I'll post OA's with detailed solutions tomorrow. Good luck.

1. What is the value of $$\sqrt{25+10\sqrt{6}}+\sqrt{25-10\sqrt{6}}$$?
A. $$2\sqrt{5}$$
B. $$\sqrt{55}$$
C. $$2\sqrt{15}$$
D. 50
E. 60

Solution: tough-and-tricky-exponents-and-roots-questions-125956-40.html#p1029216

2. What is the units digit of $$(17^3)^4-1973^{3^2}$$?
A. 0
B. 2
C. 4
D. 6
E. 8

Solution: tough-and-tricky-exponents-and-roots-questions-125956-40.html#p1029219

3. If $$5^{10x}=4,900$$ and $$2^{\sqrt{y}}=25$$ what is the value of $$\frac{(5^{(x-1)})^5}{4^{-\sqrt{y}}}$$?
A. 14/5
B. 5
C. 28/5
D. 13
E. 14

Solution: tough-and-tricky-exponents-and-roots-questions-125956-40.html#p1029221

4. What is the value of $$5+4*5+4*5^2+4*5^3+4*5^4+4*5^5$$?
A. 5^6
B. 5^7
C. 5^8
D. 5^9
E. 5^10

Solution: tough-and-tricky-exponents-and-roots-questions-125956-40.html#p1029222

5. If $$x=23^2*25^4*27^6*29^8$$ and is a multiple of $$26^n$$, where $$n$$ is a non-negative integer, then what is the value of $$n^{26}-26^n$$?

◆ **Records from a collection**
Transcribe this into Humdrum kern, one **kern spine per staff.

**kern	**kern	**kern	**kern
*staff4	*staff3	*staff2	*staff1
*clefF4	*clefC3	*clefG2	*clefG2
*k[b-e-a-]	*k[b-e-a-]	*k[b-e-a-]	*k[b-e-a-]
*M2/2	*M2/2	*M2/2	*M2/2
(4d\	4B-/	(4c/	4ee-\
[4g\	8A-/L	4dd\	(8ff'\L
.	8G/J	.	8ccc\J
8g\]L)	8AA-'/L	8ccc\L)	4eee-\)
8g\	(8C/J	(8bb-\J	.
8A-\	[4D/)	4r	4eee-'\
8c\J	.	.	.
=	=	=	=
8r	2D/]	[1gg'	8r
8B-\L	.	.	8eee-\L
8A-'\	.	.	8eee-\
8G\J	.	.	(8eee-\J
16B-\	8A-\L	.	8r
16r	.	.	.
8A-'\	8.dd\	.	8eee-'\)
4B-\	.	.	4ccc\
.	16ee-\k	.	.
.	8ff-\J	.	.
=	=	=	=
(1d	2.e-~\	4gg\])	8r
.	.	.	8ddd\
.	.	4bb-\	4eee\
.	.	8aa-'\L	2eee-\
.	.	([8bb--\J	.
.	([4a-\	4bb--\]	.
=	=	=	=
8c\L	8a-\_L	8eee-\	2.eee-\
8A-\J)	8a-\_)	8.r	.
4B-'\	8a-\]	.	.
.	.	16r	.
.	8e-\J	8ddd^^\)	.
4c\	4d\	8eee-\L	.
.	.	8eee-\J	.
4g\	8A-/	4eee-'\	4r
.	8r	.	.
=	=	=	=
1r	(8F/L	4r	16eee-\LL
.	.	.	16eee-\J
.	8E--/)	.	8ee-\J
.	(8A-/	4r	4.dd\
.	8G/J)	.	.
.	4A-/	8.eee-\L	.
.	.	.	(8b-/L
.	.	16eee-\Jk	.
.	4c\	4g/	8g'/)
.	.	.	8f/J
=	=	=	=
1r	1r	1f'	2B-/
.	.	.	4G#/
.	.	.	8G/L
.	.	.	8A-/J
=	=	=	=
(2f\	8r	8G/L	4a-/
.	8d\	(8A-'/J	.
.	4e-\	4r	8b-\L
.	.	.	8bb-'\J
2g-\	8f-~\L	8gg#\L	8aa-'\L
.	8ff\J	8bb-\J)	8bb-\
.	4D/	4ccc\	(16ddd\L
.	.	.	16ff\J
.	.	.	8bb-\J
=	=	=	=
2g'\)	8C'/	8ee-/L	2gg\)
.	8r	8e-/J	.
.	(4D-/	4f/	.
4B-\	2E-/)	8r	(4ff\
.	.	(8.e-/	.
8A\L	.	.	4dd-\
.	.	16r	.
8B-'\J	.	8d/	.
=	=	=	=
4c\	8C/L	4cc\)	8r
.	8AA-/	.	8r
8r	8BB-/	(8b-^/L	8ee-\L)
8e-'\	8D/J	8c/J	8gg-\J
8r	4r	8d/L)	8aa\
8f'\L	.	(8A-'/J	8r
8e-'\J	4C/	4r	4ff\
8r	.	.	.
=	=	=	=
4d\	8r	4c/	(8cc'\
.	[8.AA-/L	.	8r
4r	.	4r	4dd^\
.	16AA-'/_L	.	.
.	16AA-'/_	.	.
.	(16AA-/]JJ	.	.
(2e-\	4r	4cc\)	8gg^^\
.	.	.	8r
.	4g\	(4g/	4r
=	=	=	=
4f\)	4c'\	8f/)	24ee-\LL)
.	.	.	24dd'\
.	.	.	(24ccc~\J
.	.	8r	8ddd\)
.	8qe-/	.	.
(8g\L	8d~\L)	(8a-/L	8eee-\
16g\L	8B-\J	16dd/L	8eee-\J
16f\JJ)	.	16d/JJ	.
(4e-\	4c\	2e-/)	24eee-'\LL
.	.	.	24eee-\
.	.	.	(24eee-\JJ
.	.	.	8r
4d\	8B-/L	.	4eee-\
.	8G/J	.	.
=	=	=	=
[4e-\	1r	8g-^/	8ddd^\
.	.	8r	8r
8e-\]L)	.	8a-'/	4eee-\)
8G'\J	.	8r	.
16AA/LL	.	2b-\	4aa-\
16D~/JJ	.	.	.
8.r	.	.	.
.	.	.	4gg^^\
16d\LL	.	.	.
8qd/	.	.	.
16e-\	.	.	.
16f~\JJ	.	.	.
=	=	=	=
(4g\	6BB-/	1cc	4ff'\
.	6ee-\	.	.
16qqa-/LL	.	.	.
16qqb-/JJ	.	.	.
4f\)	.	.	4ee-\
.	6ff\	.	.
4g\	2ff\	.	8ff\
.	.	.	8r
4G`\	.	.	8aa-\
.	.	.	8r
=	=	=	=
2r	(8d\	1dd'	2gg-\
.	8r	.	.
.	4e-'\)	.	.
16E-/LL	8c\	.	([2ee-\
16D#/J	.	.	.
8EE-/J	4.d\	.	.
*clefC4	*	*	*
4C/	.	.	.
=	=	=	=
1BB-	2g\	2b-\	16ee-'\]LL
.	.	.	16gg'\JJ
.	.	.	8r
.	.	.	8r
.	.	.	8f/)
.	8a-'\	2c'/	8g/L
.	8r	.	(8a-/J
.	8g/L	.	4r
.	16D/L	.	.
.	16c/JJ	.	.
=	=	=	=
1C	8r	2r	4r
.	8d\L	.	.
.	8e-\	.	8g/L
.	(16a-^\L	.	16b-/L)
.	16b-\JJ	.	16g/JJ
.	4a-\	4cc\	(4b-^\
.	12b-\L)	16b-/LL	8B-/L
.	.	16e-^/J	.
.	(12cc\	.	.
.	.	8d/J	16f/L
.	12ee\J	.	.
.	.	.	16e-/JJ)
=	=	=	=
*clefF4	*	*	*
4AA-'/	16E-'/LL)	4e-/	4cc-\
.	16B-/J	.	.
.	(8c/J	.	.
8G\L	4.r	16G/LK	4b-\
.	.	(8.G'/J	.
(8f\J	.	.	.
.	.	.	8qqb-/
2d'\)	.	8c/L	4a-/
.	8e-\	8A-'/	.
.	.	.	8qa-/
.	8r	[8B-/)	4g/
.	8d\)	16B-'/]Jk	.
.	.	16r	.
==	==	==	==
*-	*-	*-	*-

◆ **PROMPT 1**
According to the exercise text, what will the poster share tomorrow?
◆ **PROMPT 2**
List every answer choice the exercise text offers for the problem about the units digit.
You won't need the data.

◆ **EXPECTED ANSWER 1**
OA's with detailed solutions.

◆ **EXPECTED ANSWER 2**
A. 0, B. 2, C. 4, D. 6, E. 8